**RECORD EXCERPTS:**
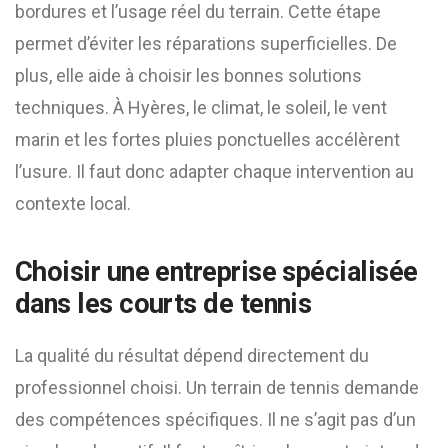
bordures et l’usage réel du terrain. Cette étape
permet d’éviter les réparations superficielles. De
plus, elle aide à choisir les bonnes solutions
techniques. À Hyères, le climat, le soleil, le vent
marin et les fortes pluies ponctuelles accélèrent
l’usure. Il faut donc adapter chaque intervention au
contexte local.
Choisir une entreprise spécialisée
dans les courts de tennis
La qualité du résultat dépend directement du
professionnel choisi. Un terrain de tennis demande
des compétences spécifiques. Il ne s’agit pas d’un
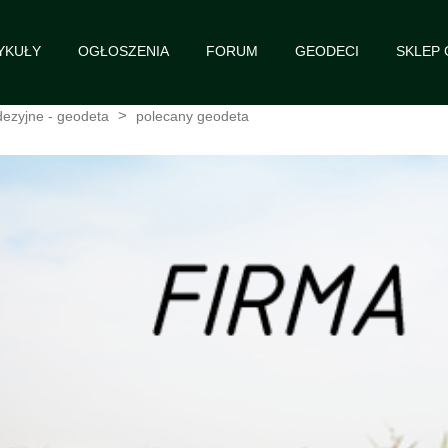
YKUŁY
OGŁOSZENIA
FORUM
GEODECI
SKLEP
ezyjne - geodeta
polecany geodeta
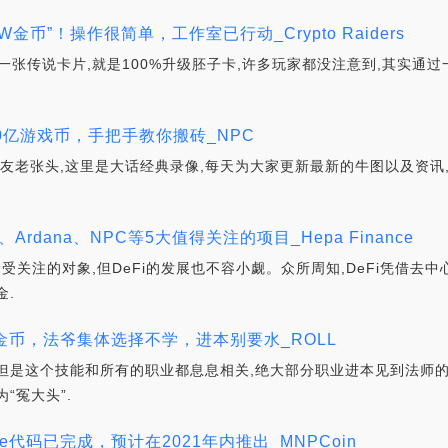
W金币”！操作很简单，工作室已行动_Crypto Raiders
一张传说卡片,就是100%升级胚子卡,许多玩家都没注意到,其实通过
0亿游戏币，手把手教你搬砖_NPC
朋友老张头,这里是大话经典录像,每天为大家更新最新的牛图以及资讯
lel、Ardana、NPC等5大值得关注的项目_Hepa Finance
最受关注的对象,但DeFi的发展也不容小觑。众所周知,DeFi凭借去中
金.
0金币，法爷集体选择不学，进本别要水_ROLL
但是这个技能和所有的职业都息息相关,绝大部分职业进本见到法师
“冤大头”.
mble代码已完成，预计在2021年内推出_MNPCoin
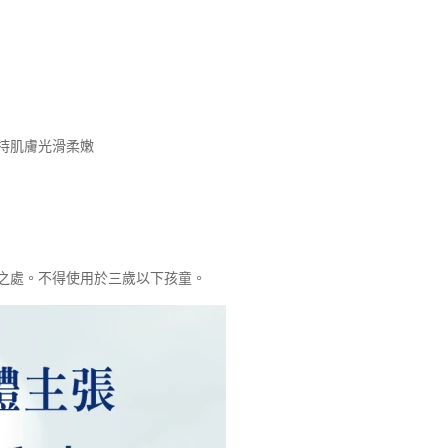
持肌膚光滑柔嫩
之處。不得使用於三歲以下孩童。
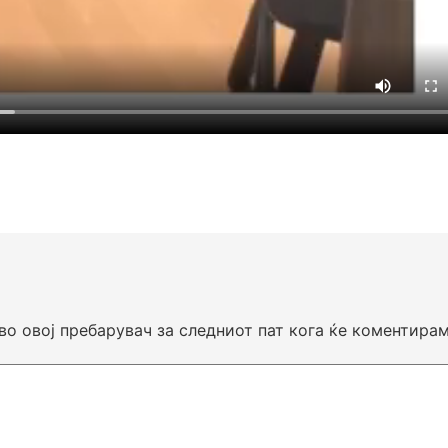
 во овој пребарувач за следниот пат кога ќе коментирам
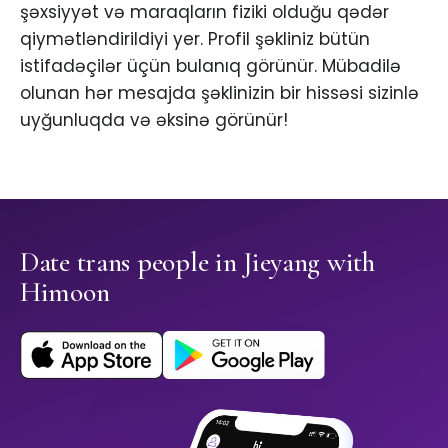
şəxsiyyət və maraqların fiziki olduğu qədər
qiymətləndirildiyi yer. Profil şəkliniz bütün
istifadəçilər üçün bulanıq görünür. Mübadilə
olunan hər mesajda şəklinizin bir hissəsi sizinlə
uyğunluqda və əksinə görünür!
Date trans people in Jieyang with
Himoon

**WHAT IS EXPECTED:** Could you reproduce the entries verbatim, leaving out all pictures?

**SOLUTION:**
bordures et l’usage réel du terrain. Cette étape
permet d’éviter les réparations superficielles. De
plus, elle aide à choisir les bonnes solutions
techniques. À Hyères, le climat, le soleil, le vent
marin et les fortes pluies ponctuelles accélèrent
l’usure. Il faut donc adapter chaque intervention au
contexte local.
Choisir une entreprise spécialisée
dans les courts de tennis
La qualité du résultat dépend directement du
professionnel choisi. Un terrain de tennis demande
des compétences spécifiques. Il ne s’agit pas d’un
YKUŁY
OGŁOSZENIA
FORUM
GEODECI
SKLEP
ezyjne - geodeta
polecany geodeta
W金币”！操作很简单，工作室已行动_Crypto Raiders
一张传说卡片,就是100%升级胚子卡,许多玩家都没注意到,其实通过
0亿游戏币，手把手教你搬砖_NPC
朋友老张头,这里是大话经典录像,每天为大家更新最新的牛图以及资讯
lel、Ardana、NPC等5大值得关注的项目_Hepa Finance
最受关注的对象,但DeFi的发展也不容小觑。众所周知,DeFi凭借去中
金.
0金币，法爷集体选择不学，进本别要水_ROLL
但是这个技能和所有的职业都息息相关,绝大部分职业进本见到法师
“冤大头”.
mble代码已完成，预计在2021年内推出_MNPCoin
持肌膚光滑柔嫩
之處。不得使用於三歲以下孩童。
 во овој пребарувач за следниот пат кога ќе коментирам
şəxsiyyət və maraqların fiziki olduğu qədər
qiymətləndirildiyi yer. Profil şəkliniz bütün
istifadəçilər üçün bulanıq görünür. Mübadilə
olunan hər mesajda şəklinizin bir hissəsi sizinlə
uyğunluqda və əksinə görünür!
Date trans people in Jieyang with
Himoon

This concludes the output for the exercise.